She was about to do some more extolling when one of the customers called her. “You should be nicer to people, McCain.” And then walked away.

There was: the phone bill, the light bill, the water bill, the car repair bill, the grocery bill, and a letter from a guy I’d represented last year on a stolen merchandise charge. He was writing from prison. He said that he couldn’t wait to see me when he got out. I wasn’t sure how to take that. As I recalled, he’d blamed me for pleading him down to accepting stolen goods. He could’ve gotten six-to-eight. He’d been caught with more than $12eajjj worth of hot appliances in his basement, along with an assortment of firearms that were definitely a no-no for a felon like himself. I got him two-to-four, but he hadn’t been happy with me.

He said a really good lawyer would have been able to convince the jury that the stolen merchandise in his basement had belonged to somebody else. About three weeks after he hit prison, his sporadic letters started coming in. Superficially, they seemed to be very happy, chatty letters from grateful felon to happy lawyer. But the way he kept repeating how he was going to look me up when he got out made me extremely nervous, even though he had entrusted the fate of all three of his teenage daughters to me. They had been charged, variously, with armed robbery, armed mayhem, destruction of government property, auto theft and reckless driving. This had been their response to Daddy’s parole application being turned down. Abc-tv was going to do a sitcom with them to run right after Ozzie and Harriet.

My office was one room with carpeting, a tribute to my failed attempt to make a living as a lawyer in a small Iowa town that already had far more lawyers than it needed. I never stayed any longer than I had to. After reading my mail, all of which went into the waste can, I promptly left.

Sixteen

“Mambo,” the lovely Pamela Forrest said when I walked into the office outside Judge Whitney’s chambers.

“Mambo?”

“She’s going to New York on vacation and wants to brush up on her dancing. She’s got that dance step thing you see on Tv all over the floor.”

Along with powder for jock itch, gum for your bad breath and salve for your pig’s hemorrhoids (you have to live in Iowa to get commercials like that), Mother Tv had lately been offering us these big plastic things you put on the floor with dance steps all over them. Just follow the steps and you’re the next Fred Astaire.

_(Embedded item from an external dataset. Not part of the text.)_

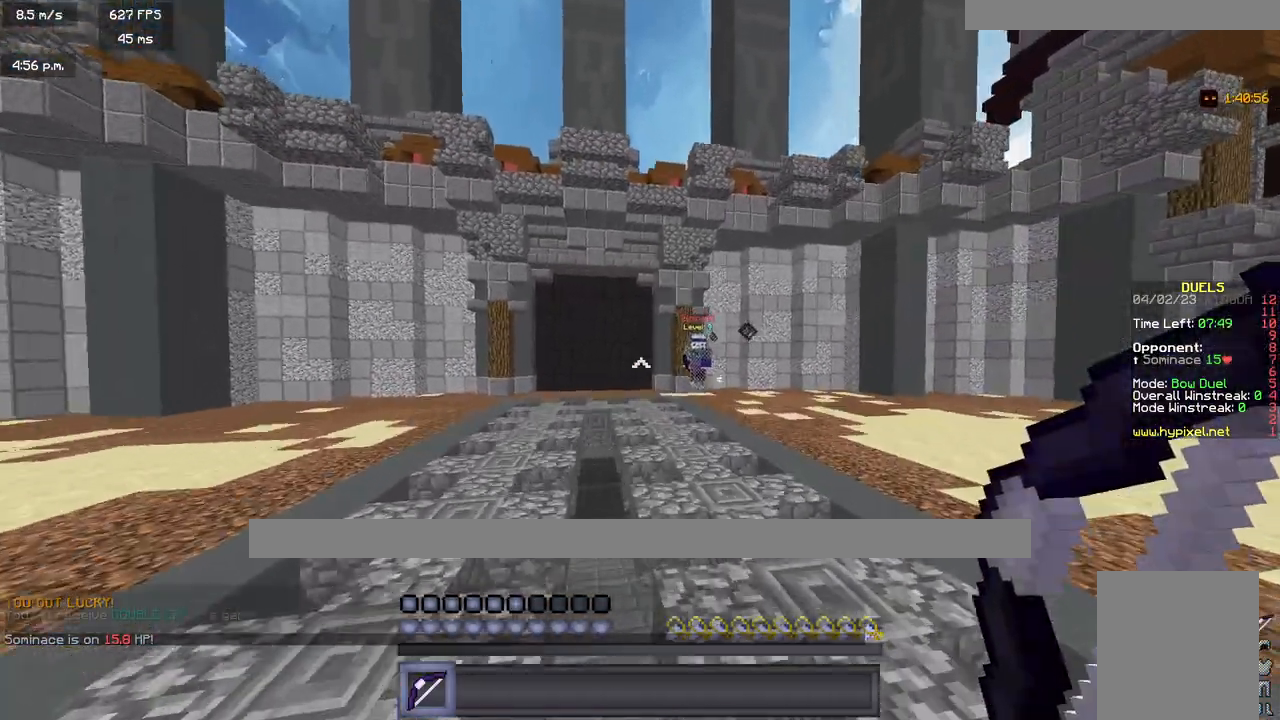
{"keys": ["d"], "mouse": ["right"], "events": [[33, "mouse_right", "down"], [317, "d", "down"], [333, "a", "up"], [500, "w", "up"]]}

“She’s not in a very good mood, McCain,”

Pamela said.

“Boy, there’s a shock.”

“I mean worse than usual.”

“Impossible.”

“I’m not kidding, McCain. She’s really on the warpath.”

“Any particular reason?”

“Didn’t you see the paper this morning?”

“Uh-uh.”

She held it up: Millionaire Kills

Wife, Self. The deck below read:

Prominent Whitney Family Stunned.

Next to a photo of Kenny was a photo not of Susan but of Judge Whitney. The paper is pretty much Democratic and the judge is the polar opposite. She has written them scathing letters for some of their editorial stands. They love to publish them because, despite her obvious intelligence and genuine erudition, she does sound slightly crazed, especially when she defends the John Birch Society.

“Well, they finally got their crack at her.”

“They sure did, McCain. I feel sorry for her.”

“I guess I might as well get it over with.”

“I’ll buzz her.”

While Pamela buzzed the judge and asked her if she needed anything, I looked at all the galoshes lined up against the wall across the hall.

Iowa winter. It was like being back in second grade, in the cloakroom.

The judge was doing her dance steps, following the long sheet of cheap white plastic laid on the floor. The footsteps she followed were black. Up and back, up and back. She was doing the mambo in her judicial robes. I wondered if Oliver Wendell would have approved.

The rumor was he’d preferred the cha-cha.

“What’re you using for music?” I asked.

“In my head.”

“Ah.”

“I listened to three mambo songs over and over last night. I’ve memorized them. It’s like having a portable radio. Except I don’t need the radio.”

“Clever.”

“So what do you think, McCain? Do I look all right?”

As a number of her suitors pointed out, picture Kate Hepburn and you’ve got Judge Whitney. Physically, that is.

Emotionally, Judge Whitney makes Kate seem like a softy. That’s why I grinned watching her mambo. In her way, she not only possesses true patrician good looks, she’s also cute as hell.

“Cute.”

“I look cute?”

“You look cute.”

She didn’t say anything, but she smiled to herself. Beautiful, she’d heard plenty of times.

Cute, not so often. If ever.

“I’m going to do all the nightclubs,” her honor said, slightly out of breath. “One of my ex-husbands even got me a front-row table to see Sinatra.”

“Just be sure he doesn’t beat you up.”

“Who? My ex-husband or Sinatra?”

“I was thinking about Sinatra but if you’re referring to ex-husband number three, Renaldo, that boy had a pretty bad temper, too.”

“It’s the Latin in him.”

“Not to mention the Scotch.”

I went over and sat down and sipped at the coffee I’d swiped from the outer office.

Five minutes later, we got down to work.

She went over and sat behind her desk. She said, “You saw the paper?”

“I saw the paper.”

“I’m taking you at your word that he didn’t kill her.”

“He didn’t kill her.”

She leaned forward on her elbows and glared at me. “Then when the hell are you going to prove it?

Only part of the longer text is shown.